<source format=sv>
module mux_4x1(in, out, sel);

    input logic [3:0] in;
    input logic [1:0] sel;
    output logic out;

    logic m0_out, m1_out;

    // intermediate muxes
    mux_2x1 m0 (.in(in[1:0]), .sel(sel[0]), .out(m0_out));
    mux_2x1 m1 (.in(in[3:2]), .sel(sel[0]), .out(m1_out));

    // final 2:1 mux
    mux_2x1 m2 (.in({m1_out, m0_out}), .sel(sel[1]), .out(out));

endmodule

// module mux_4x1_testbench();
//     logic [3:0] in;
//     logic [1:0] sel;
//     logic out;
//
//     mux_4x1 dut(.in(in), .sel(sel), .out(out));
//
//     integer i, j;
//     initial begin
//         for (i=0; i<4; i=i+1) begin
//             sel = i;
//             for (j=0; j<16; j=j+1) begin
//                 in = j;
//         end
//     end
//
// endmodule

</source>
---
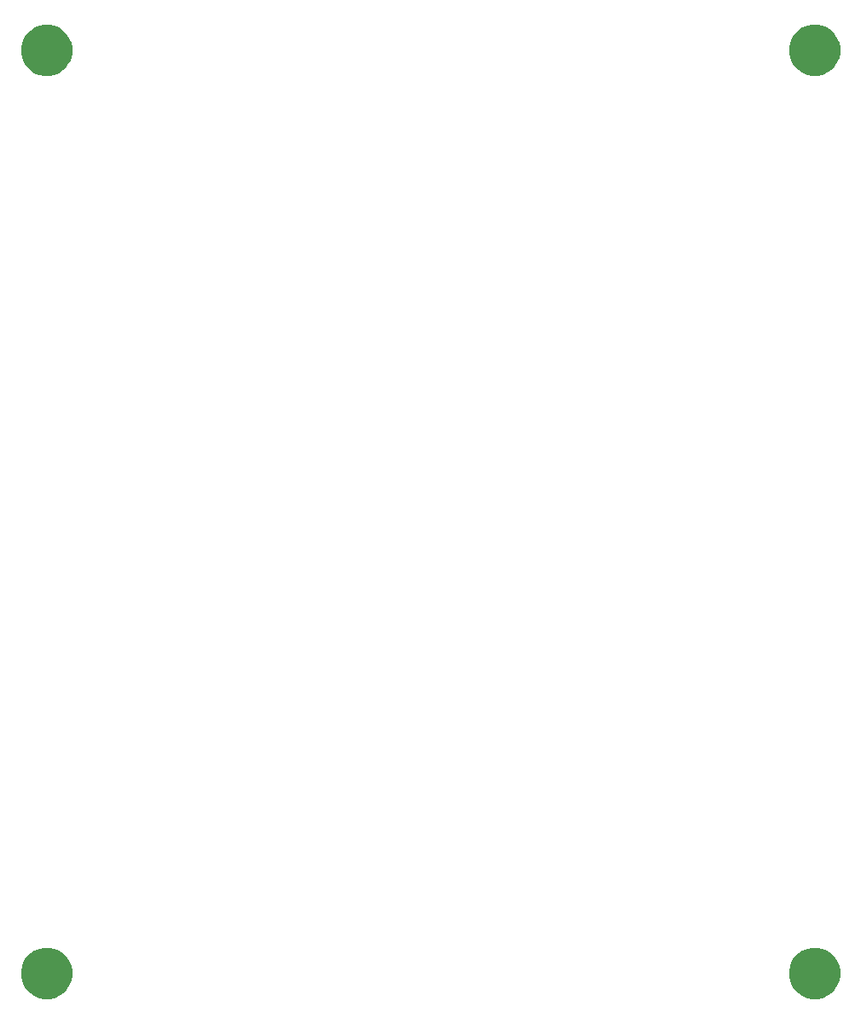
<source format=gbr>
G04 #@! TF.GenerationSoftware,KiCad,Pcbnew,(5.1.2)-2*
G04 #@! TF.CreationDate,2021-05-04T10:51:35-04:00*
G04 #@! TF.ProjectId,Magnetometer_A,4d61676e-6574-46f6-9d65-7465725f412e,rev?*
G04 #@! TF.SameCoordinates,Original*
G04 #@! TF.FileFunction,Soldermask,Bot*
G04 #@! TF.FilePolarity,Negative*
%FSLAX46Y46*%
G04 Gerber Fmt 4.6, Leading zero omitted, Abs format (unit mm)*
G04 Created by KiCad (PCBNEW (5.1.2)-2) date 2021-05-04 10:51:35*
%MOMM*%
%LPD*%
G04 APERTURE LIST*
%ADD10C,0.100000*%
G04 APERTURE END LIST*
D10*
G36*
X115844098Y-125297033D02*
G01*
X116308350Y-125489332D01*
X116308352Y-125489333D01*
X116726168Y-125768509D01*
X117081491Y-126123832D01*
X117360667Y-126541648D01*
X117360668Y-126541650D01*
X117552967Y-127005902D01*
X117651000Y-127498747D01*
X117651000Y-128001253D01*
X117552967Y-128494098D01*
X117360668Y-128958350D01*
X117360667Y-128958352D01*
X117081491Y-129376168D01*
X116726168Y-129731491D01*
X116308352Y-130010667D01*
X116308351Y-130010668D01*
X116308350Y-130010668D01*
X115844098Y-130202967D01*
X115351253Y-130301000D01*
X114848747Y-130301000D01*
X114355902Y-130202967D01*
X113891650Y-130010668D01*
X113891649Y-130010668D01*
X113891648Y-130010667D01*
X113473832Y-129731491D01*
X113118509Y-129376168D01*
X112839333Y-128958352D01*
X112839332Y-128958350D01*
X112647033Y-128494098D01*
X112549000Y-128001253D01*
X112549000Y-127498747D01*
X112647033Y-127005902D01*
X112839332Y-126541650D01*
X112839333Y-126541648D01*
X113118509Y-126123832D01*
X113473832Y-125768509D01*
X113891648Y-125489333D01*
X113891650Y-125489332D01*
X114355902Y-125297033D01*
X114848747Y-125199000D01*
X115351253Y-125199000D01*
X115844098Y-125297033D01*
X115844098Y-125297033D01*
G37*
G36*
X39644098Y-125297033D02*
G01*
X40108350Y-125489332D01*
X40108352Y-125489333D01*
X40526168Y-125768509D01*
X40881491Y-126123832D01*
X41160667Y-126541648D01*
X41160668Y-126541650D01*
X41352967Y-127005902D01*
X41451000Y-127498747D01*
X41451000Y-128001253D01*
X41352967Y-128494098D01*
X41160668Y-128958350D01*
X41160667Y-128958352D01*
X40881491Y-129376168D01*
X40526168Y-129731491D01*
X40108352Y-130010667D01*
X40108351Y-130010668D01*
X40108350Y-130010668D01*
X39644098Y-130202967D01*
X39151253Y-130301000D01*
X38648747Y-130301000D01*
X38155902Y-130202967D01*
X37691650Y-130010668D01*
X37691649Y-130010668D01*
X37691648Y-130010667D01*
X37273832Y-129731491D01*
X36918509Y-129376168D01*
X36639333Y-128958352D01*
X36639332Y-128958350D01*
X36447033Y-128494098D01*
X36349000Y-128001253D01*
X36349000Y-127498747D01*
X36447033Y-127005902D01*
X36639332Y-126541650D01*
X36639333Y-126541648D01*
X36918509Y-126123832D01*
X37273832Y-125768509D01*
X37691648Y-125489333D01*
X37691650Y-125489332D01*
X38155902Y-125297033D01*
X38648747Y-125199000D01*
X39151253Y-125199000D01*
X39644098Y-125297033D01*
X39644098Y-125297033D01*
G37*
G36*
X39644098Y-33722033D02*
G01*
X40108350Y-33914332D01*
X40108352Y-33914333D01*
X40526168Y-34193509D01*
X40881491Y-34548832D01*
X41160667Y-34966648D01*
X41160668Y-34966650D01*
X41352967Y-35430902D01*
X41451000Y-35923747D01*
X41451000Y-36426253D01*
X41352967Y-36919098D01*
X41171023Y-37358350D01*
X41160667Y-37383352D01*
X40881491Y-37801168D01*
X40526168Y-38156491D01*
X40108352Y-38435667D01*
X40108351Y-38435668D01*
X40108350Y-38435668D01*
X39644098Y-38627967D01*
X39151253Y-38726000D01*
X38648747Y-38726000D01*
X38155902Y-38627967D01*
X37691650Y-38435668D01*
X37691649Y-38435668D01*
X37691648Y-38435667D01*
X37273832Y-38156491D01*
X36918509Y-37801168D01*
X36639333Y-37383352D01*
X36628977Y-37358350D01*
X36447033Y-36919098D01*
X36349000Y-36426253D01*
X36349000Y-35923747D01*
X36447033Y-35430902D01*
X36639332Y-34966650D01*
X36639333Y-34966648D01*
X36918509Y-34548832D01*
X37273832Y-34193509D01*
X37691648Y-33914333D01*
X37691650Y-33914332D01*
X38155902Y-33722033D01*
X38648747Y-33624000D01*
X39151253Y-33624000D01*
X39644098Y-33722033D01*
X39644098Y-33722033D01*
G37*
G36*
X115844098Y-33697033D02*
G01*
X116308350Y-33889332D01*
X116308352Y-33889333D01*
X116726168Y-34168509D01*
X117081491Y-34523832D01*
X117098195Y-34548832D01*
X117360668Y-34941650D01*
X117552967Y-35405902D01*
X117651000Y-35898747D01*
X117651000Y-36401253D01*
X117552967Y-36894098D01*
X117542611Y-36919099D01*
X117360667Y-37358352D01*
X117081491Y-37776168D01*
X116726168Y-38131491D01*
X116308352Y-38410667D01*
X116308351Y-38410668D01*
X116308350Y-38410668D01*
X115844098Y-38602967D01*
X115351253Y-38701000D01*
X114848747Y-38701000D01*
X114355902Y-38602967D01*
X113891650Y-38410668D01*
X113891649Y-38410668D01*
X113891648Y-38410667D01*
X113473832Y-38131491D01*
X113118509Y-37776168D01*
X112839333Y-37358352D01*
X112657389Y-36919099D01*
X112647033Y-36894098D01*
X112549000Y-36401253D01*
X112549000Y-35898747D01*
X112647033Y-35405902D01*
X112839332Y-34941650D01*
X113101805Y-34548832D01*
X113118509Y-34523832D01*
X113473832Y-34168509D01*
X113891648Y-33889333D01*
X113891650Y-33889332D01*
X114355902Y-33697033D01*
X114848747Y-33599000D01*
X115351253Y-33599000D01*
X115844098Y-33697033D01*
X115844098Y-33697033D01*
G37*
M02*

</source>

TO DO —
The lines to return are those with the string "format" in them; copy each from the entries above.

WRITTEN ANSWER —
<source format=sv>
<source format=gbr>
G04 Gerber Fmt 4.6, Leading zero omitted, Abs format (unit mm)*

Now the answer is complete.